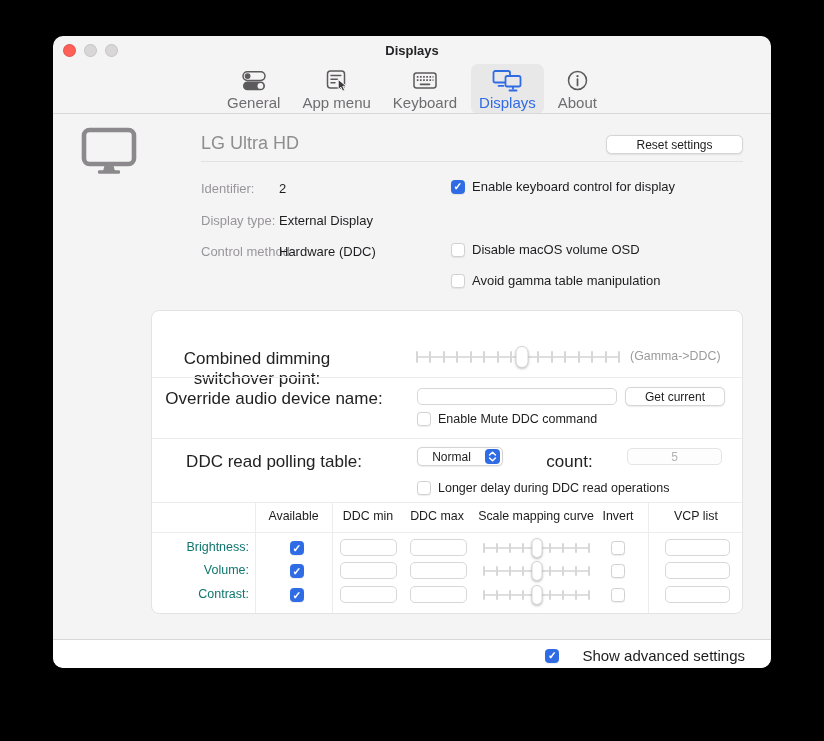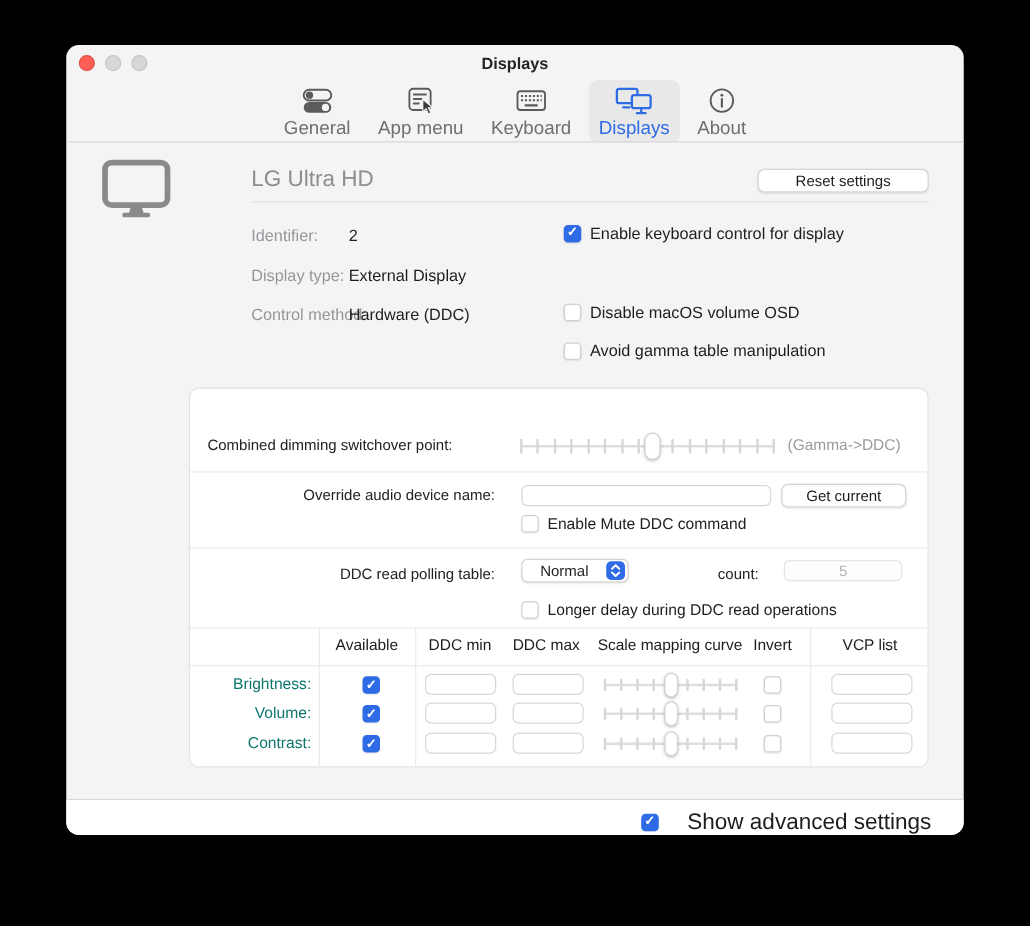--- a/index.html
+++ b/index.html
@@ -37,21 +37,21 @@
   .cb{width:14px;height:14px;border-radius:3.5px;background:#fff;border:1px solid #d2d1d2;box-shadow:0 .5px 1px rgba(0,0,0,.07);
       display:flex;align-items:center;justify-content:center;flex:none;}
   .cb.checked{background:var(--accent);border-color:var(--accent);}
   .cb.checked::after{content:"✓";color:#fff;font-size:10.5px;font-weight:bold;line-height:1;}
   .cbrow .cl{font-size:13px;color:#1d1d1f;}
   
   .abox{position:absolute;left:98px;top:274px;width:592px;height:304px;background:#fff;border:1px solid #e4e3e4;border-radius:8px;}
   .abox .hr{position:absolute;left:0;width:100%;height:1px;background:#ececec;}
   .warn-row{position:absolute;left:0;top:9px;width:100%;display:flex;justify-content:center;align-items:center;gap:6px;
             font-size:12.3px;color:#8f8f8f;}
-  .flabel{position:absolute;font-size:12px;color:#222;text-align:right;}
+  .flabel{position:absolute;font-size:17px;color:#222;text-align:center;}
   .gray-suffix{position:absolute;font-size:12.4px;color:#9b9b9b;}
   .tslider{position:relative;height:20px;}
   .tslider::before{content:"";position:absolute;left:0;right:0;top:9px;height:2px;background:#dedddf;border-radius:1px;}
   .tslider .tick{position:absolute;top:4px;width:2px;height:12px;background:#d8d7d8;transform:translateX(-1px);border-radius:1px;}
   .tslider .knob{position:absolute;top:-1px;width:13px;height:22px;border-radius:7px;background:#fff;border:.5px solid #d5d4d5;
                  box-shadow:0 1px 2.5px rgba(0,0,0,.25);transform:translateX(-50%);}
   .tslider.small{height:16px;}
   .tslider.small::before{top:7px;}
   .tslider.small .tick{top:3px;height:10px;}
   .tslider.small .knob{top:-2px;width:11px;height:20px;border-radius:6px;}
@@ -61,21 +61,21 @@
           display:flex;align-items:center;padding:0 2px 0 0;}
   .select .sv{flex:1;text-align:center;font-size:12px;color:#1d1d1f;}
   .stepper{width:15px;height:15px;border-radius:4px;background:var(--accent);display:flex;align-items:center;justify-content:center;flex:none;}
   
   .th{position:absolute;top:198px;font-size:12.4px;color:#1d1d1f;text-align:center;}
   .vline{position:absolute;top:191px;bottom:0;width:1px;background:#ececec;}
   .rowlabel{position:absolute;left:0;width:97px;text-align:right;font-size:12.5px;color:#0f766e;}
   
   .footer{position:absolute;left:0;top:603px;width:718px;height:29px;background:#fff;border-top:1px solid #d8d8d8;border-radius:0 0 10px 10px;}
   .footer .cbrow{right:26px;top:7px;}
-  .footer .cl{font-size:18px;margin-left:16px;}
+  .footer .cl{font-size:15px;margin-left:16px;}
   svg{display:block;}
 </style>
 </head>
 <body>
 
 <div class="window">
 
   <div class="titlebar">
     <span class="light red"></span>
     <span class="light gray1"></span>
-------
◆ Task to carry out:
Output the lines above verbatim, images excluded.

◆ Result of the task:
--- a/index.html
+++ b/index.html
@@ -37,21 +37,21 @@
   .cb{width:14px;height:14px;border-radius:3.5px;background:#fff;border:1px solid #d2d1d2;box-shadow:0 .5px 1px rgba(0,0,0,.07);
       display:flex;align-items:center;justify-content:center;flex:none;}
   .cb.checked{background:var(--accent);border-color:var(--accent);}
   .cb.checked::after{content:"✓";color:#fff;font-size:10.5px;font-weight:bold;line-height:1;}
   .cbrow .cl{font-size:13px;color:#1d1d1f;}
   
   .abox{position:absolute;left:98px;top:274px;width:592px;height:304px;background:#fff;border:1px solid #e4e3e4;border-radius:8px;}
   .abox .hr{position:absolute;left:0;width:100%;height:1px;background:#ececec;}
   .warn-row{position:absolute;left:0;top:9px;width:100%;display:flex;justify-content:center;align-items:center;gap:6px;
             font-size:12.3px;color:#8f8f8f;}
-  .flabel{position:absolute;font-size:12px;color:#222;text-align:right;}
+  .flabel{position:absolute;font-size:17px;color:#222;text-align:center;}
   .gray-suffix{position:absolute;font-size:12.4px;color:#9b9b9b;}
   .tslider{position:relative;height:20px;}
   .tslider::before{content:"";position:absolute;left:0;right:0;top:9px;height:2px;background:#dedddf;border-radius:1px;}
   .tslider .tick{position:absolute;top:4px;width:2px;height:12px;background:#d8d7d8;transform:translateX(-1px);border-radius:1px;}
   .tslider .knob{position:absolute;top:-1px;width:13px;height:22px;border-radius:7px;background:#fff;border:.5px solid #d5d4d5;
                  box-shadow:0 1px 2.5px rgba(0,0,0,.25);transform:translateX(-50%);}
   .tslider.small{height:16px;}
   .tslider.small::before{top:7px;}
   .tslider.small .tick{top:3px;height:10px;}
   .tslider.small .knob{top:-2px;width:11px;height:20px;border-radius:6px;}
@@ -61,21 +61,21 @@
           display:flex;align-items:center;padding:0 2px 0 0;}
   .select .sv{flex:1;text-align:center;font-size:12px;color:#1d1d1f;}
   .stepper{width:15px;height:15px;border-radius:4px;background:var(--accent);display:flex;align-items:center;justify-content:center;flex:none;}
   
   .th{position:absolute;top:198px;font-size:12.4px;color:#1d1d1f;text-align:center;}
   .vline{position:absolute;top:191px;bottom:0;width:1px;background:#ececec;}
   .rowlabel{position:absolute;left:0;width:97px;text-align:right;font-size:12.5px;color:#0f766e;}
   
   .footer{position:absolute;left:0;top:603px;width:718px;height:29px;background:#fff;border-top:1px solid #d8d8d8;border-radius:0 0 10px 10px;}
   .footer .cbrow{right:26px;top:7px;}
-  .footer .cl{font-size:18px;margin-left:16px;}
+  .footer .cl{font-size:15px;margin-left:16px;}
   svg{display:block;}
 </style>
 </head>
 <body>
 
 <div class="window">
 
   <div class="titlebar">
     <span class="light red"></span>
     <span class="light gray1"></span>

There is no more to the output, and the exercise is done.